Technical information
- Transmitter coordinates: 51°13′42″N 0°36′19″W﻿ / ﻿51.2284°N 0.6054°W

= Eagle Radio =

Former radio station in Surrey, England

Eagle Radio was an Independent Local Radio station in the Surrey and North East Hampshire area of England. Based in Guildford in the Guildford College campus, Eagle Radio was part of the UKRD Group of radio stations.

==Launch==
Peter Gordon launched 96.4 The Eagle at 7:45a.m. on 4 January 1996, with the words "Hey, I've landed", an allusion to "the Eagle has Landed", spoken by Neil Armstrong after the Apollo 11 mission had reached the surface of the Moon. The first song played was "Uptown Girl" by Billy Joel and the second song was "Dreams" by Fleetwood Mac.

==History==
The station changed its name from 96.4 The Eagle to 96.4 Eagle Radio in February 2007 and later changed to solely Eagle Radio. It launched on DAB Digital Radio on 12 December 2013.

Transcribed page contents

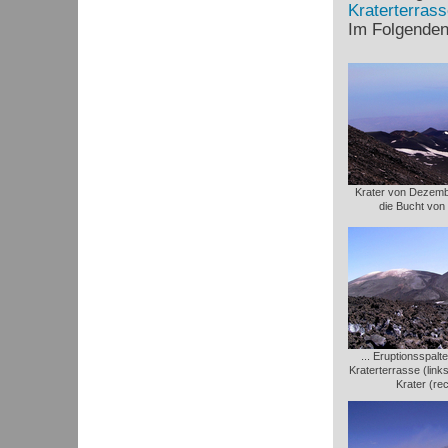
Kraterterrass
Im Folgenden 
Krater von Dezemb
die Bucht von
... Eruptionsspal
Kraterterrasse (link
Krater (re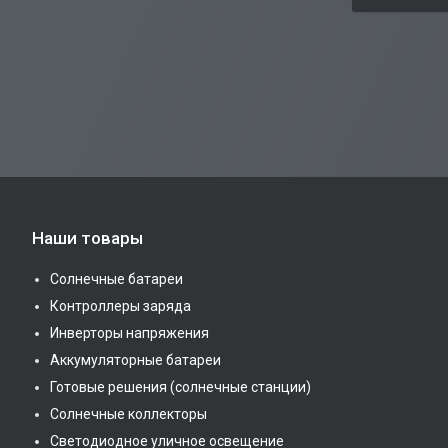
Наши товары
Солнечные батареи
Контроллеры заряда
Инверторы напряжения
Аккумуляторные батареи
Готовые решения (солнечные станции)
Солнечные коллекторы
Светодиодное уличное освещение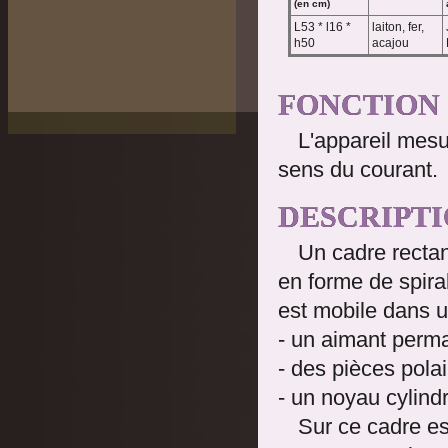
(en cm)
L53 * l16 *
laiton, fer,
h50
acajou
FONCTION
L'appareil mesur
sens du courant.
DESCRIPT
Un cadre rectan
en forme de spira
est mobile dans u
- un aimant perma
- des pièces pola
- un noyau cylind
Sur ce cadre es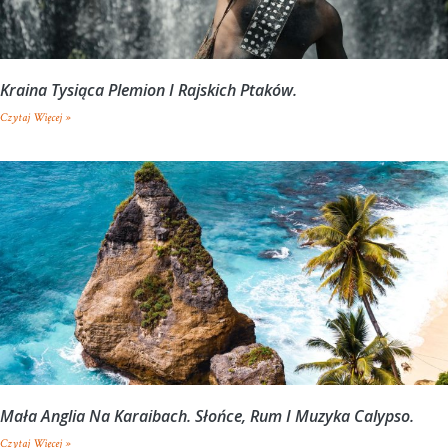
Kraina Tysiąca Plemion I Rajskich Ptaków.
Czytaj Więcej »
Mała Anglia Na Karaibach. Słońce, Rum I Muzyka Calypso.
Czytaj Więcej »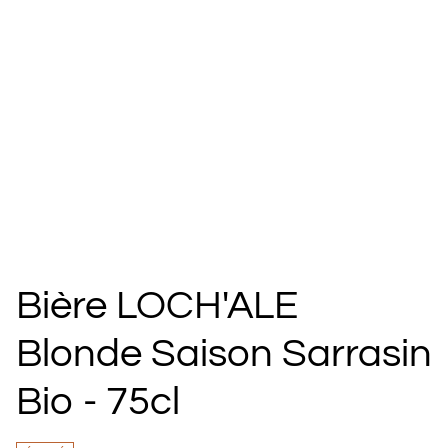
Bière LOCH'ALE
Blonde Saison Sarrasin
Bio - 75cl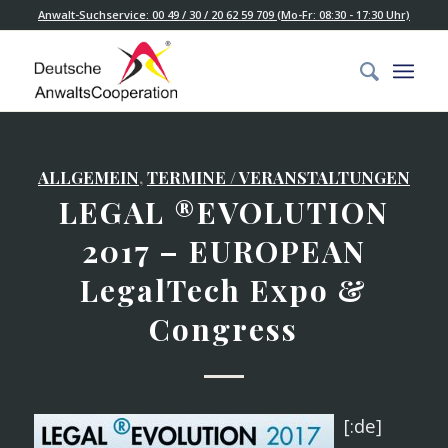
Anwalt-Suchservice: 00 49 / 30 / 20 62 59 709 (Mo-Fr: 08:30 - 17:30 Uhr)
ALLGEMEIN
,
TERMINE / VERANSTALTUNGEN
LEGAL ®EVOLUTION
2017 – EUROPEAN
LegalTech Expo &
Congress
[:de]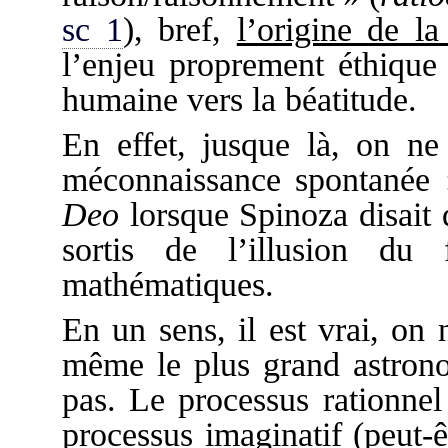
sc 1
), bref,
l’origine de la
l’enjeu proprement éthique 
humaine vers la béatitude.
En effet, jusque là, on ne 
méconnaissance spontanée
Deo
lorsque Spinoza disait 
sortis de l’illusion du
mathématiques.
En un sens, il est vrai, on n
même le plus grand astrono
pas. Le processus rationnel
processus imaginatif (peut-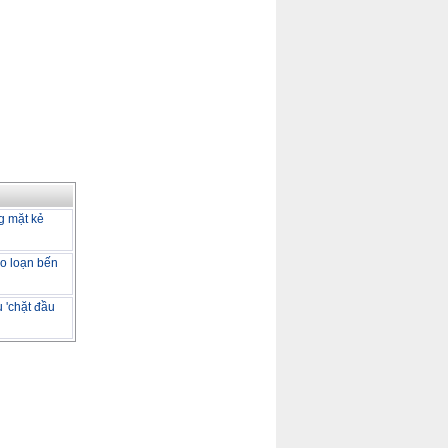
g mặt kẻ
o loạn bến
 'chặt đầu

**Task goal:** Resume the Eagle Radio article after its last sentence, in the same style.

**Task answer:**
Until 2018, Eagle Radio broadcast The Vodafone Big Top 40 chart show (previously The Pepsi Chart & Hit40UK) which was produced from Capital FM in London and syndicated across over 140 commercial radio stations in the UK. However, the show was withdrawn from syndication in 2018 and now broadcasts solely on Heart & Capital stations.

Sister stations eagle70s and eagle80s were launched on DAB in 2017 and 2018 respectively.

==Closure==
Eagle Radio was purchased by Bauer Media in 2019 along with other stations in the UKRD group. On 27 May 2020, it was announced that Eagle Radio would become Greatest Hits Radio from early September 2020. The station went through a transitional period where its playlist was changed over to the 70s, 80s and 90s era, and jingles changed to reflect the station playing "greatest hits". Eagle Radio was finally rebranded to Greatest Hits Radio at 6:00am on 1 September 2020.